What is required: Gather every line in the items below that contains the string "message", treating uppercase and lowercase letters as different.

The records:
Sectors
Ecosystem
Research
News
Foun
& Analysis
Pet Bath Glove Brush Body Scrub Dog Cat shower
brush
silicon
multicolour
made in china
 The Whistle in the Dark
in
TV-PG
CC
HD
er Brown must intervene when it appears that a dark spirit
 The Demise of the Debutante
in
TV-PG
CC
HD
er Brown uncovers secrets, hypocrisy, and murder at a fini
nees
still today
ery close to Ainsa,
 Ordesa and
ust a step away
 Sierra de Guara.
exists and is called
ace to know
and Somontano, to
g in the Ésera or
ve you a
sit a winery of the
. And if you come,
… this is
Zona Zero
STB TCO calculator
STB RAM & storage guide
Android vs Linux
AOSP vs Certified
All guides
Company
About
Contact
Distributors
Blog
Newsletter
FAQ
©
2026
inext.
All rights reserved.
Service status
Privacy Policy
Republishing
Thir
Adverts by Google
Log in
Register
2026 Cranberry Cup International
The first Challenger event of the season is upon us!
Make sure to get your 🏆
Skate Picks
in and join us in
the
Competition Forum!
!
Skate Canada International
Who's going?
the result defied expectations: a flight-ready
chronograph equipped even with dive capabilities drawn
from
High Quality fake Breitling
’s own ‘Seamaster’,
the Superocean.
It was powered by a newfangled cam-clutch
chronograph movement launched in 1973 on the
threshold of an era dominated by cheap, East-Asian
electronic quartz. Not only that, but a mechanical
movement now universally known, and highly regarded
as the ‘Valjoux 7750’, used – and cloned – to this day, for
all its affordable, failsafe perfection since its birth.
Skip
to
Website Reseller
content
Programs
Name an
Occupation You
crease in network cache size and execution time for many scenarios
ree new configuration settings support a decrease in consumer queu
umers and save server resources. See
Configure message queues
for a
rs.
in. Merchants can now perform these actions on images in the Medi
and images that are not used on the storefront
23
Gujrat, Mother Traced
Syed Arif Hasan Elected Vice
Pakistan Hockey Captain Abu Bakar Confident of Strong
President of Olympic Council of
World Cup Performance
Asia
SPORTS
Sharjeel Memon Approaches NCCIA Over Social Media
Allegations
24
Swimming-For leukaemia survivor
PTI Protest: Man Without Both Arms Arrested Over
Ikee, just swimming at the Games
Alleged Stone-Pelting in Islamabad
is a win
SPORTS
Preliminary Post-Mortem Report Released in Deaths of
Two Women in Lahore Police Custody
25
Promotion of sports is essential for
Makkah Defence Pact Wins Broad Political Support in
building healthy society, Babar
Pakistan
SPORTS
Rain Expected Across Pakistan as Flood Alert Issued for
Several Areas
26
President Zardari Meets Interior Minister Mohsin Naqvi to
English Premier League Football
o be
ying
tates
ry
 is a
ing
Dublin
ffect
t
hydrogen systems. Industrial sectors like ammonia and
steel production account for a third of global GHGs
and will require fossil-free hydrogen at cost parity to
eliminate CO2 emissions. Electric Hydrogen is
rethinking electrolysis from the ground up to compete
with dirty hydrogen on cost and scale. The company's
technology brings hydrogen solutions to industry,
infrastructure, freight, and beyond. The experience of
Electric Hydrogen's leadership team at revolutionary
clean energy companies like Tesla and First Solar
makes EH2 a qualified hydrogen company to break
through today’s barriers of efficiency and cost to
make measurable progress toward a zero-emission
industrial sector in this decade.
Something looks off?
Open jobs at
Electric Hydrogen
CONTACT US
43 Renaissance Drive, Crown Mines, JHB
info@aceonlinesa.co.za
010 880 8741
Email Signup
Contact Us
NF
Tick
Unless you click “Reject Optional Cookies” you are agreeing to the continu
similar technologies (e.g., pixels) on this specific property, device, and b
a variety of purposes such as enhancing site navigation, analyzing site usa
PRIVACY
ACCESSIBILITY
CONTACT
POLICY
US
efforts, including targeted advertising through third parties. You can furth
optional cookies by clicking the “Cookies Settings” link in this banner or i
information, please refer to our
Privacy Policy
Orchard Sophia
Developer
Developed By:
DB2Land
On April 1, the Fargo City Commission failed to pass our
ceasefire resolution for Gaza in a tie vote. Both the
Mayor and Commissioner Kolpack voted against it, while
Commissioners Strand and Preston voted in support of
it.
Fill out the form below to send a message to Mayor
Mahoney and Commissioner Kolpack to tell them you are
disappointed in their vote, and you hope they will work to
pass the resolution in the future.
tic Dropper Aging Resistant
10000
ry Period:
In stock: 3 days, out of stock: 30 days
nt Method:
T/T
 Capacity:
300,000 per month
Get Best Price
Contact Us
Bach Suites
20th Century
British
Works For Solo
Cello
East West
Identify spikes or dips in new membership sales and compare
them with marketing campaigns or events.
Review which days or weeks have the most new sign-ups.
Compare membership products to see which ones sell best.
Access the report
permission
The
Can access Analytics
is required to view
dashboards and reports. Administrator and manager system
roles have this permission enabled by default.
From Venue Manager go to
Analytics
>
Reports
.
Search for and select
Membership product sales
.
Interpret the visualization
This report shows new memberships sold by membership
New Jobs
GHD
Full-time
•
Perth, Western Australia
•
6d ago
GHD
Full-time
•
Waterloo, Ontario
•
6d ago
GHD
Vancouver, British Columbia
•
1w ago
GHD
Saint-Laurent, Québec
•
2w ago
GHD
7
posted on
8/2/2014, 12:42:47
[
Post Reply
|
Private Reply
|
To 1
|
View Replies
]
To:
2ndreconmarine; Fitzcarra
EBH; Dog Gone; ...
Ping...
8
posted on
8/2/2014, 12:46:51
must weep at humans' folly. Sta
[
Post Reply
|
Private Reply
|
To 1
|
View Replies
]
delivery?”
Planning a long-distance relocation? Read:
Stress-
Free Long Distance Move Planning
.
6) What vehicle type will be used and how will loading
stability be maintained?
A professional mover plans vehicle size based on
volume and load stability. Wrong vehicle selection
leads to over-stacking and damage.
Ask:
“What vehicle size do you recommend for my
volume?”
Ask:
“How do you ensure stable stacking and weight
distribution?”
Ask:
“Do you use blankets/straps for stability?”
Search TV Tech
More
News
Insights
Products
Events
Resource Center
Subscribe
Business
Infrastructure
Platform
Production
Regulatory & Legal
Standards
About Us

Answer for the task:
Configure message queues
Fill out the form below to send a message to Mayor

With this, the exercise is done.